Auto lenders are being urged to rethink how they measure price elasticity, according to FinTech pricing specialist Earnix, which argues that traditional demand modelling often fails once it meets the realities of the market.
In a recent post, Earnix explained that demand modelling in auto lending should, in theory, be simple: estimate the likelihood a customer accepts a loan at a given rate, plot the curve, and optimise. In practice, the firm argues, the concept unravels quickly.
The first complication, Earnix noted, is that APR is not really the price customers respond to. Most borrowers focus on whether they can afford the monthly payment, meaning longer terms, lower vehicle prices and dealer incentives can all offset a higher rate. Price, in other words, is part of a bundle, making its isolated effect difficult to measure.
A second, subtler issue is that rates are tied to the customer. Because pricing reflects credit score, income and risk profile, higher rates naturally cluster around higher-risk borrowers who are less likely to convert regardless of the offer. Lenders who fail to untangle these effects risk mistaking customer characteristics for price sensitivity.

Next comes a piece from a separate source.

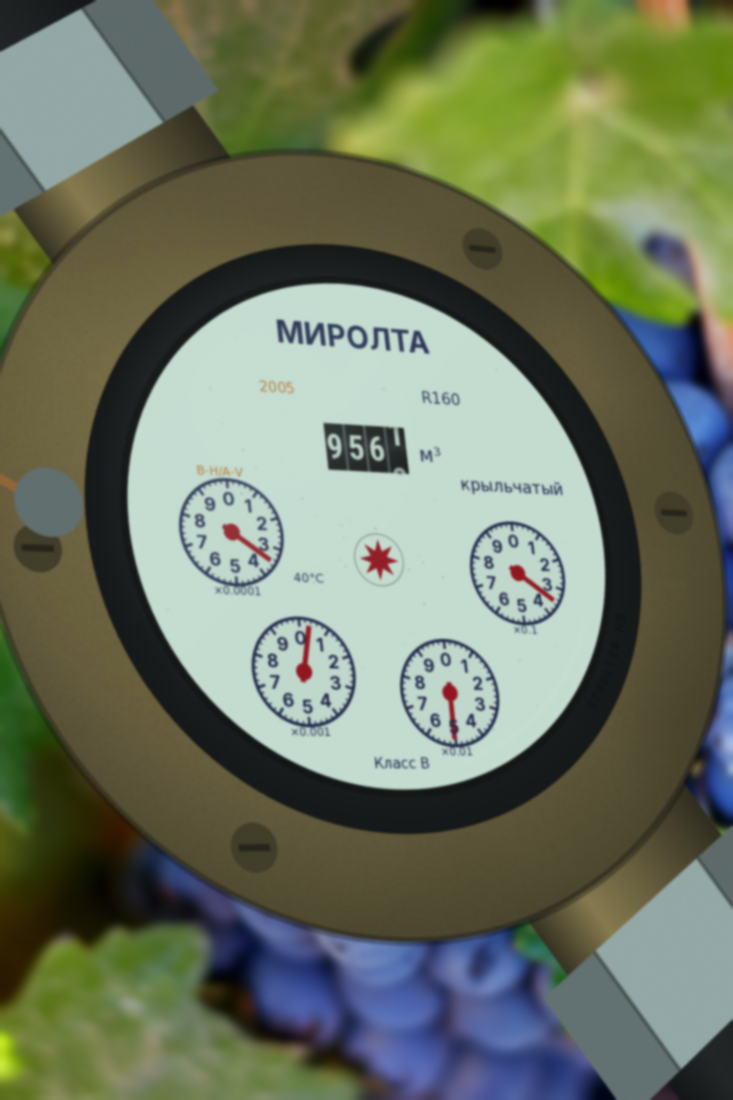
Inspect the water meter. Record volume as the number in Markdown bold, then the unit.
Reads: **9561.3503** m³
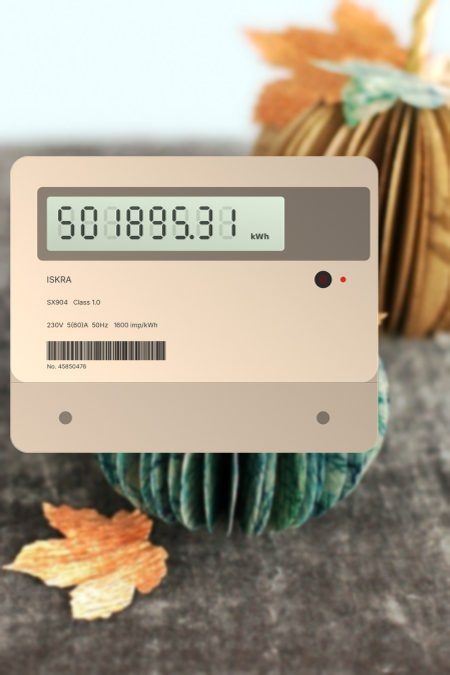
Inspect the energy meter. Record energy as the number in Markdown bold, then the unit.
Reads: **501895.31** kWh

Earnix also highlighted that many customers lack genuine choice. Declines, payment caps and debt-to-income limits mean apparent “low demand” at higher rates may simply reflect borrowers who could not take the loan at all. In indirect lending, dealer markups and deal packaging add yet another layer beyond the lender’s control.
Despite these challenges, Earnix maintains elasticity still matters, just not as a single number. Sensitivity varies by segment, channel, deal structure and market conditions, and shifts over time. The more useful question, the firm suggests, is what the best offer is for a specific customer and deal, balancing volume against margin to maximise expected profit.

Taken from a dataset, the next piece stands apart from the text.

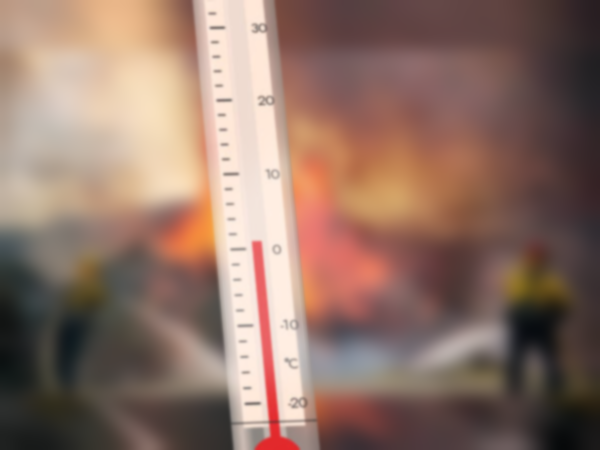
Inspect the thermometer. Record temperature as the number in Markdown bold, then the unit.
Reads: **1** °C
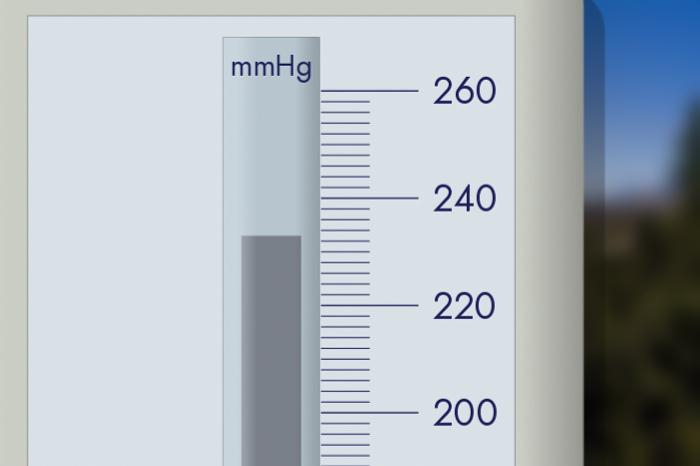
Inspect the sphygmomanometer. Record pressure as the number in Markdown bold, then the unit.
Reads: **233** mmHg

This is where many lenders hit an operational wall. Building a model is achievable almost anywhere today, Earnix argues, but deploying, monitoring and recalibrating pricing strategies at scale is far harder.
Its Price-It platform is designed to close that gap, evaluating acceptance likelihood, margin and risk at each price point while respecting regulatory limits, dealer markup rules and business strategy. The result is a shift from static rate sheets to deal-level, model-driven pricing.